Job item
A faithful copy of the entries, without any pictures, is what is needed here.

[Recorded data]
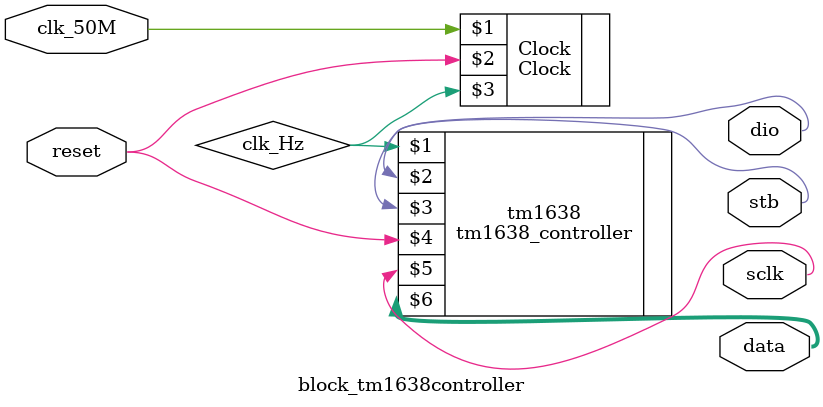
<source format=v>
`timescale 1ns / 1ps
module block_tm1638controller(clk_50M, reset, dio, stb, sclk, data);
input clk_50M, reset;
wire clk_Hz;
output wire dio, stb, sclk;
output wire [7:0] data;
Clock Clock(clk_50M, reset, clk_Hz);
tm1638_controller tm1638(clk_Hz, dio, stb, reset, sclk, data);


endmodule

</source>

Written solution
<source format=v>
`timescale 1ns / 1ps
module block_tm1638controller(clk_50M, reset, dio, stb, sclk, data);
input clk_50M, reset;
wire clk_Hz;
output wire dio, stb, sclk;
output wire [7:0] data;
Clock Clock(clk_50M, reset, clk_Hz);
tm1638_controller tm1638(clk_Hz, dio, stb, reset, sclk, data);


endmodule

</source>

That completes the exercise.